This year’s PAG meeting featured the usual treats of interesting organisms being sequenced (koala!), reports from great plant and animal projects, and cool new technology approaches. While we found all of it fascinating, the theme of the meeting for us was large DNA. From the sessions we attended to the queries we heard most often from scientists visiting our booth, there was more interest than ever in sequencing with very long fragments of DNA.
We’ve been working with large DNA for several years now, and many of our customers use their BluePippins to prepare libraries of the largest possible fragments for sequencing on the PacBio platform. This technology pairing has yielded excellent results, many times even doubling the average read length generated by the sequencer.
Scientists were interested in a variety of other methods for using large DNA as well. One example is BioNano Genomics, which offers a genome mapping tool that allows researchers to explore structural variation and large genomic elements. There was also a lot of talk about 10X Genomics, which just announced a molecular barcoding product that can be used with short-read sequencers to view the long-range information that typically can’t be resolved by that data alone.

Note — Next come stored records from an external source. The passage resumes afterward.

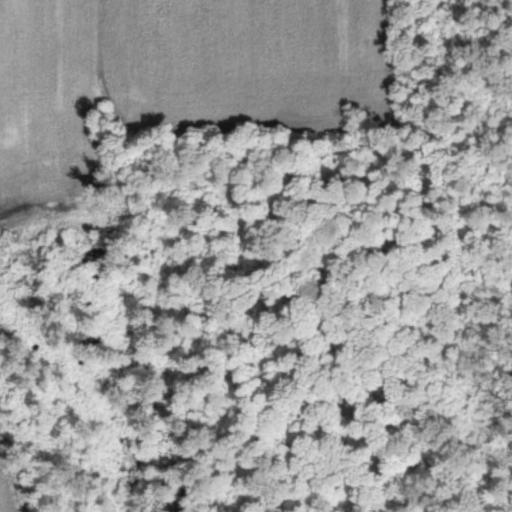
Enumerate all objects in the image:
crop: (172, 89)
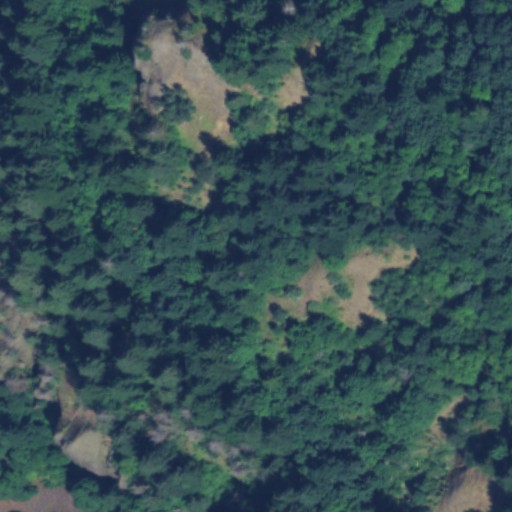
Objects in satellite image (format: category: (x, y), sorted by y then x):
road: (279, 67)
road: (468, 200)
road: (388, 220)
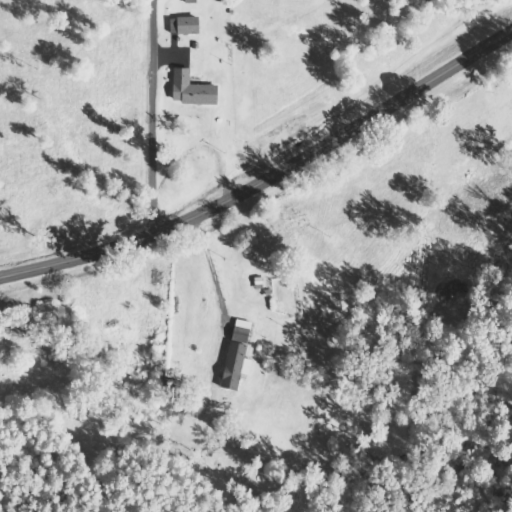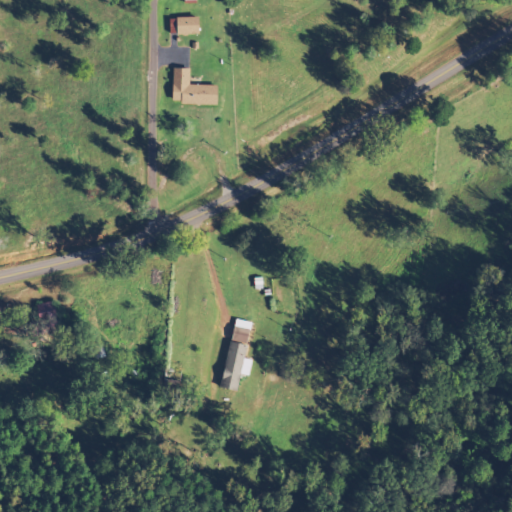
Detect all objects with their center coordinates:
building: (184, 26)
building: (191, 91)
road: (151, 118)
road: (267, 180)
road: (217, 266)
building: (45, 321)
building: (236, 356)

There were also some library prep tools geared toward analysis of large DNA fragments. Lucigen and Dovetail Genomics both offer prep kits for the generation of mate-pair libraries, and both show excellent results for increasing the contig N50 numbers that can be produced from typical sequencing workflows.

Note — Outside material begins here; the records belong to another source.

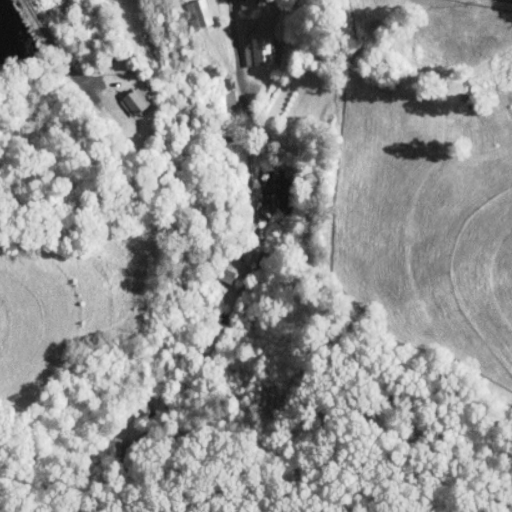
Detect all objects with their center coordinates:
building: (237, 2)
building: (188, 10)
building: (247, 45)
road: (58, 51)
building: (127, 95)
road: (248, 103)
building: (267, 184)
building: (220, 263)
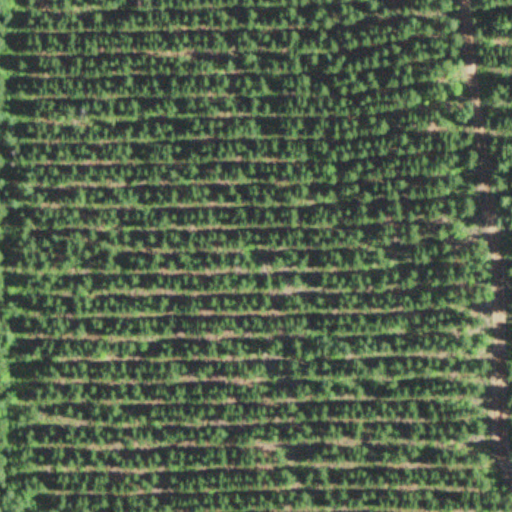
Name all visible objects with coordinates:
road: (493, 237)
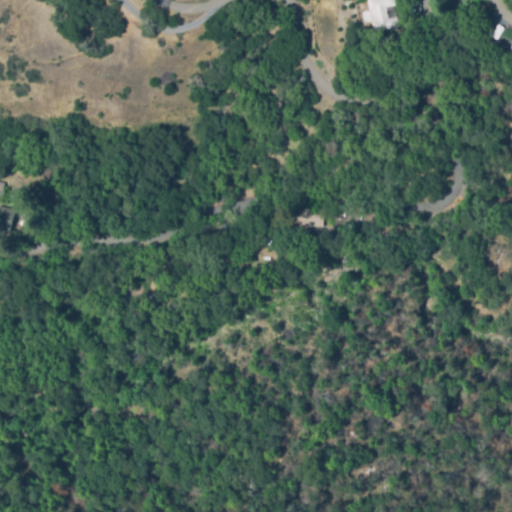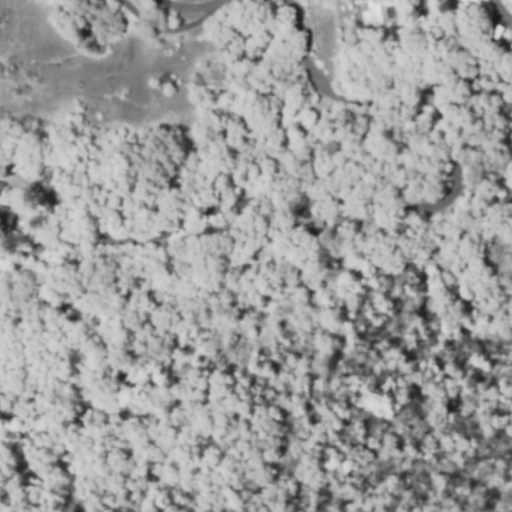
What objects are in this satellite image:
building: (377, 9)
building: (377, 15)
road: (168, 28)
building: (494, 31)
building: (511, 48)
building: (0, 186)
road: (414, 192)
building: (4, 217)
building: (305, 217)
building: (5, 219)
building: (265, 239)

So why all this interest in large DNA? We believe that after years of generating genome assemblies with short-read sequencers alone, scientists have realized that they are not completely capturing important genomic elements, such as copy number variants, repetitive elements, and more. These new services and products all help scientists analyze genome biology more fully by using their existing data or by adding a new layer of information to help resolve these regions. It’s an exciting time for the field as we now have the ability to go back to draft genome assemblies and significantly improve their quality to benefit global communities of researchers.